The Australian Financial Review’s Chanticleer columnist Tony Boyd suspects that the changes in leadership at the top of Foxtel (Richard Freudenstein for Kim Williams) and the Australian Competition and Consumer Commission (Rod Sims for Graeme Samuel) aided rather than hindered the merger talks over Austar United Communications.

"New Foxtel chief executive Richard Freudenstein has shown more pragmatism than his predecessor, Kim Williams, who appeared to suffer from what could be called "special undertaking phobia”. Freudenstein’s pragmatism resulted in Foxtel agreeing to make concessions to the regulator in relation to content deals to get the takeover across the line … Samuel was worried that IPTV players would be disadvantaged and competition lessened if the combined power of Foxtel, Austar and Telstra was allowed to be the most powerful participant at sporting rights auctions. However, Sims made it clear yesterday that, to the extent that Foxtel’s ownership of exclusive sporting rights may raise competition concerns, these concerns existed independently of the merger proposal.”

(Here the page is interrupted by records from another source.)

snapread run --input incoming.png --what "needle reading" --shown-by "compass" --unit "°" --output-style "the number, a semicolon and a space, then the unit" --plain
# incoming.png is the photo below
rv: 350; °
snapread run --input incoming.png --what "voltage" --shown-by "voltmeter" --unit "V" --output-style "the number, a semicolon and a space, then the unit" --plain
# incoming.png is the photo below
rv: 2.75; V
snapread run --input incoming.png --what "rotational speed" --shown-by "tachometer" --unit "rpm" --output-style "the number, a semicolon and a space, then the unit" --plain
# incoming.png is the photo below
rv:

And fourthly, The Age’s Asian affairs reporter Peter Cai says bank bashing isn’t just confined to the western world. Thanks to the arrangement in China where the government regulates interest rates to deliver strong margins at the expense of depositors, from which the profits are then driven into inefficient arms-length state-owned companies, bank bashing is emerging there as well.

"HSBC chief China economist Qu Hongbin calculates the skewed interests offered by China's banks have contributed a staggering 1.5 trillion RMB, or $225 billion to their coffers. The return for depositors, averaged over the last ten years was 3 per cent and, after adjusting to inflation, was a miserly 0.3 per cent a year. No wonder that one senior Chinese bank executive was embarrassed to reveal his bank's profit, or rather, the money his firm had fleeced from depositors.”

Backtracking to the Reserve Bank for just a moment, The Sydney Morning Herald’s Malcolm Maiden says deputy governor Philip Lowe believes his institution’s task is to keep the economy on an even keel amid an economic restructuring driven by the mining boom. However, by declining to cut interest rates the RBA is quickening the deterioration of struggling non-resources sectors and speeding up that restructuring. Is that what even keel means? The Sydney Morning Herald’s Ian Verrender says the Reserve Bank’s decision to keep interest rates on hold, only to be followed by a string of bearish announcements around the world amounts to poor timing but it’s hardly disastrous. The Herald Sun’s Terry McCrann says it’s the Australian dollar, not interest rates, that is behind Australia’s stalling jobs market.

Elsewhere in economics, The Australian’s Robin Bromby finds the controversial Austrian School of Economics arguing that it’s not Iran that’s behind the rise in oil prices, but central bankers.

In company news, The Age’s Adele Ferguson finds that the gender ratios on Australian boards have improved slightly, but not in a convincing fashion. The Sydney Morning Herald’s Elizabeth Knight finds the big institutional shareholders at Echo Entertainment unconvinced by a recent appearance from billionaire James Packer. Fairfax’s Insider columnist Ian McIlwraith says Bendigo and Adelaide Bank shareholders appear to be in the rare position of getting a better deal on the latest share issue than fund managers.

In further comments on the Foxtel news, The Australian’s John Durie says the pay TV company must be pretty confident about the eventual shifting emphasis of the market with the advent of IPTV, given the undertakings it has made to the consumer watchdog. The Australian Financial Review’s Matthew Stevens notes the clear arse-covering at the consumer watchdog with the letters to "interested parties,” but says Sims wouldn’t have let this announcement go without being supremely confident that he’s kept Foxtel to conditions that will be acceptable.

In his Criterion column The Australian’s Tim Boreham says David Jones is a long-term buy, Austar United Communications is a speculative buy for those with a strong nerve, Australian Foundation Investment Company and Argo Investments are both long-term buys, while Continental Coal is a speculative buy.

And finally, The Australian’s Rowan Callick explains how new foreign minister Bob Carr should distinguish himself from predecessor Kevin Rudd.